A year ago last week, Georgian troops carried out a military operation against what it called "armed subversives" infiltrating the country from Russia. The operation, in the Pankisi Gorge where Georgia's small Chechen minority lives, reportedly killed 11 people. And President Mikheil Saakashvili, then in the heat of a parliamentary election campaign with Bidzina Ivanishvili, called the alleged incursion a "provocation" by Russia aimed at influencing the vote.
But a year on, evidence has emerged to cast serious doubt on the government's original claims, and there are credible suggestions that the operation was in fact the botched result of an attempt by Saakashvili's government to train Chechen rebels to destabilize Russia. The crux of the issue seems to be, as the headline in a recent piece by Open Democracy put it, "Is Georgia a terrorist state?"
Questions about the official version of events arose soon after the events. But the really damning counterallegations came in an April report by Georgian human rights ombudsman Ucha Nanuashvili, who concluded that:
[T]he Chechens had been recruited in Europe by Georgian Interior Ministry officials, brought to Tbilisi, and trained over a period of several months in the use of weaponry with the intention of enabling them to cross the border from Georgia into Chechnya to join the ranks of the Islamic insurgency.

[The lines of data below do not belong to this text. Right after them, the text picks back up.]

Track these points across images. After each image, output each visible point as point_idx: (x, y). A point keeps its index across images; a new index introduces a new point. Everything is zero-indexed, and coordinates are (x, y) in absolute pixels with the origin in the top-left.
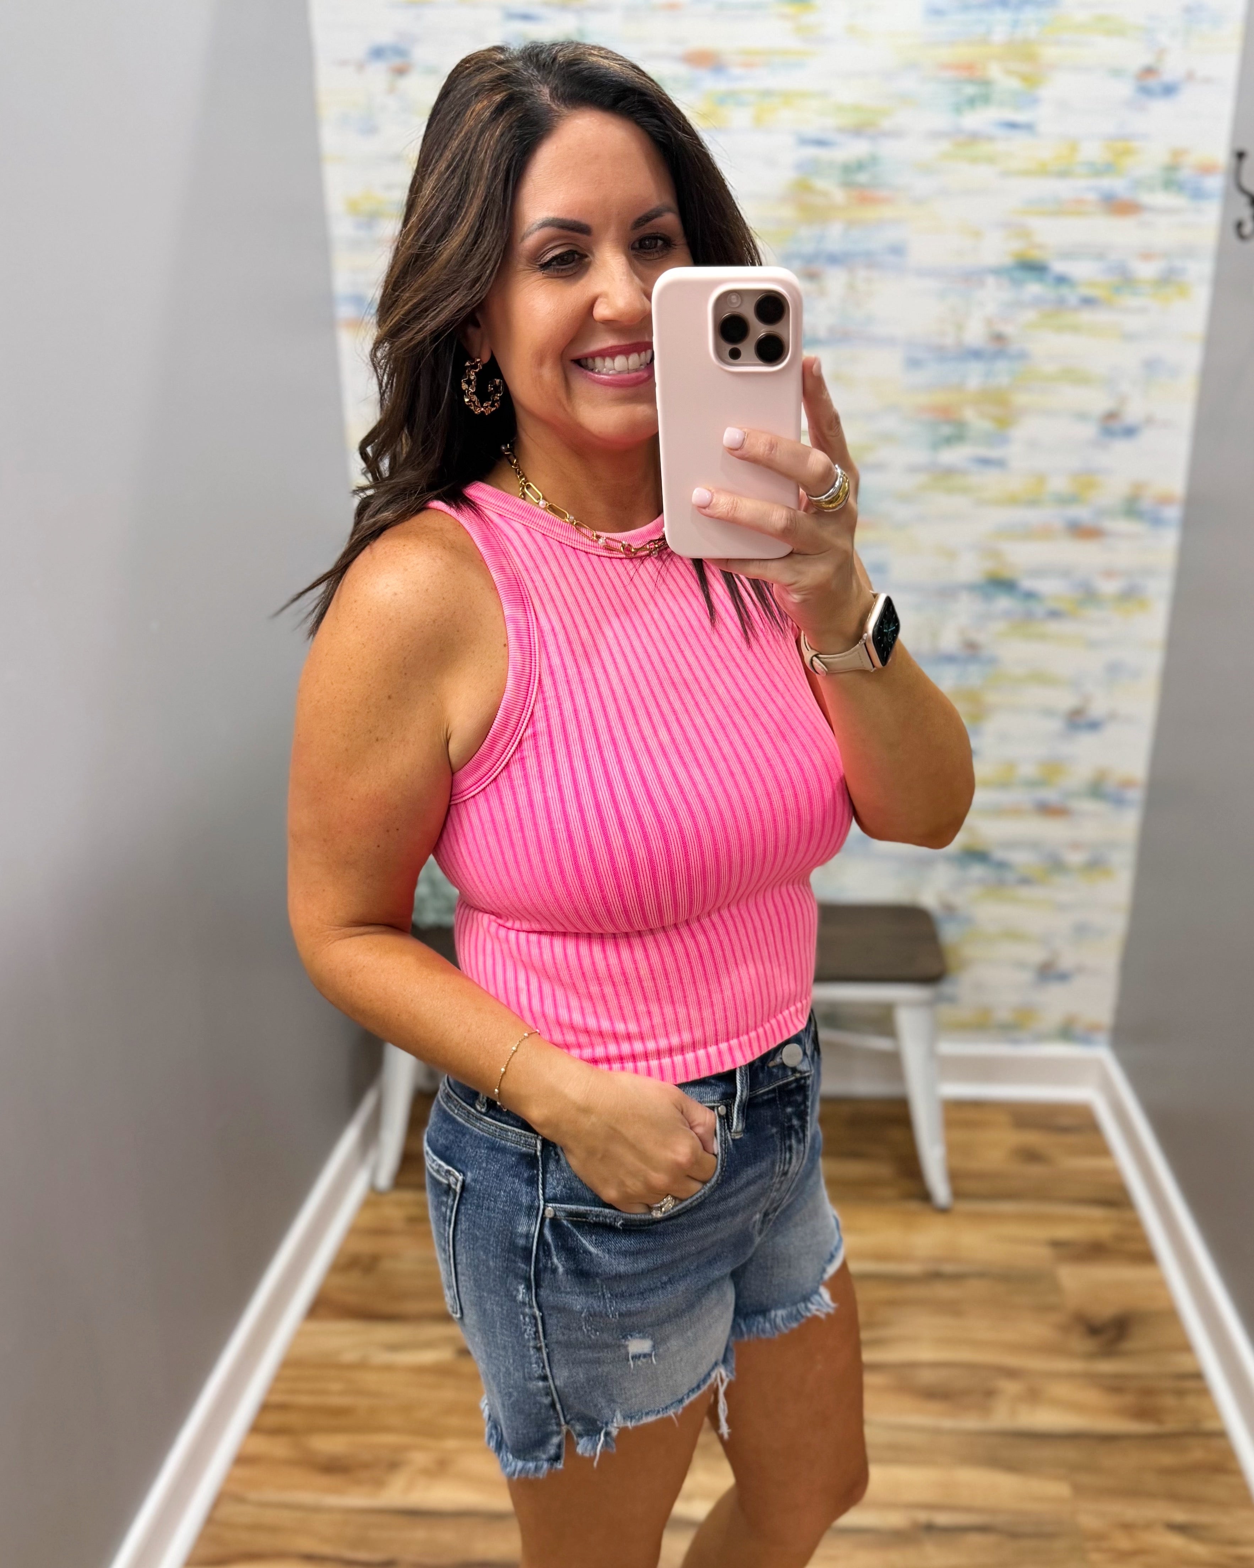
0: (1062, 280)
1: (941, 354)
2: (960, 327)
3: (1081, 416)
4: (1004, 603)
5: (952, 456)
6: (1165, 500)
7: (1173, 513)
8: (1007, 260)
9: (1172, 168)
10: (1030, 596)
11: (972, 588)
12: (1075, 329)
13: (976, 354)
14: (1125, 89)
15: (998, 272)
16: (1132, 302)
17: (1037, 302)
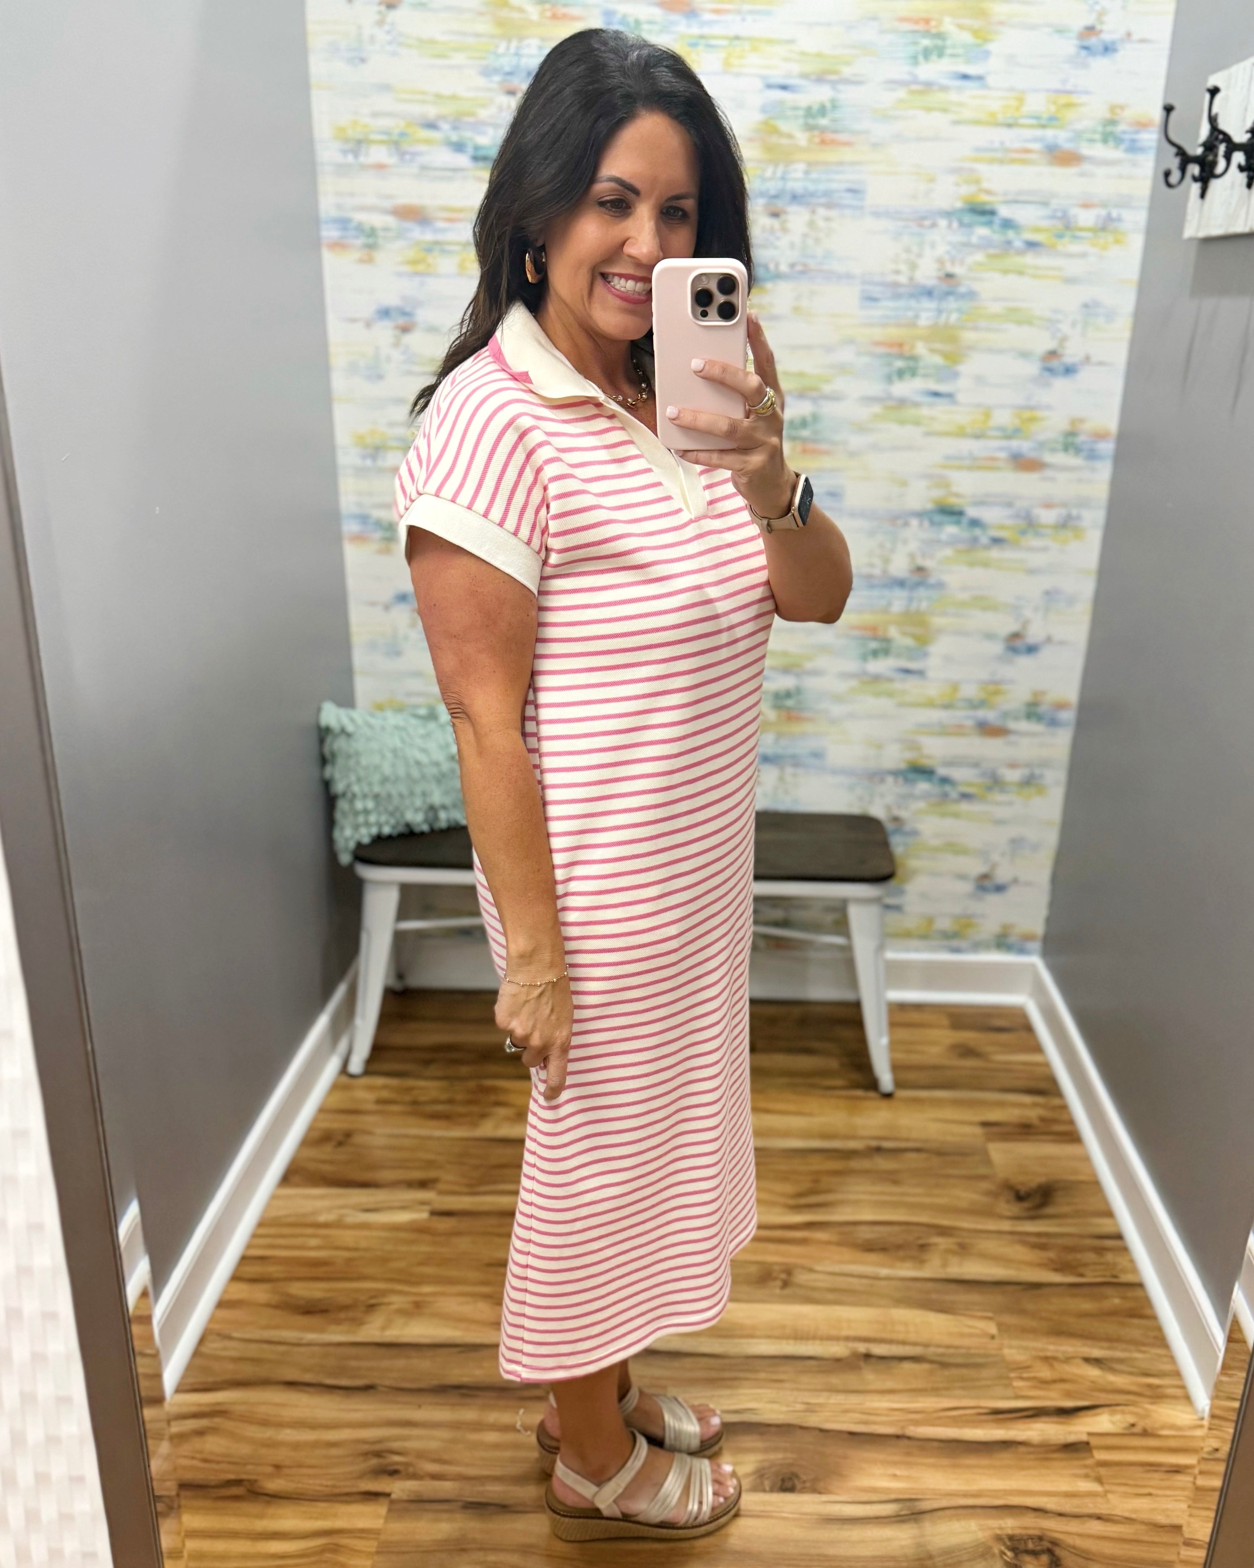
0: (1008, 224)
1: (895, 291)
2: (913, 266)
3: (1025, 355)
4: (951, 530)
5: (902, 388)
6: (1100, 436)
7: (1107, 447)
8: (959, 205)
9: (1113, 122)
10: (975, 523)
11: (920, 515)
12: (1020, 273)
13: (929, 293)
14: (1069, 46)
15: (948, 214)
16: (1075, 248)
17: (985, 245)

In addition to the young Chechens living in exile in Europe, the organizers of the operation also recruited several Kists (Georgian Chechens) from the Chechen community that has lived for several centuries in Georgia's Pankisi Gorge.
Now, RFE/RL reports in a comprehensive piece on the controversy a year on, new allegations suggest that it may have been the defense ministry, not the interior ministry, that was behind the scheme. And there are claims that the Chechens may have been intended to attack Ivanishvili himself, or to create a terror attack in Georgia that the authorities could blame him for. And it notes:
The ongoing official investigation into how, why, and by whom the Chechens were co-opted has apparently stalled, although Ivanishvili, who is now prime minister, said in late April that it would be completed "in the near future."
To sum up: there are credible allegations that the Georgian government recruited and trained Chechens to take part in Islamist militant movements. Obviously, there could be some political element to the allegations. But when I've asked Georgians about this, none of them say the claims are ludicrous, they tend to shrug their shoulders and say some version of "Who knows?" Why has this not been a bigger story?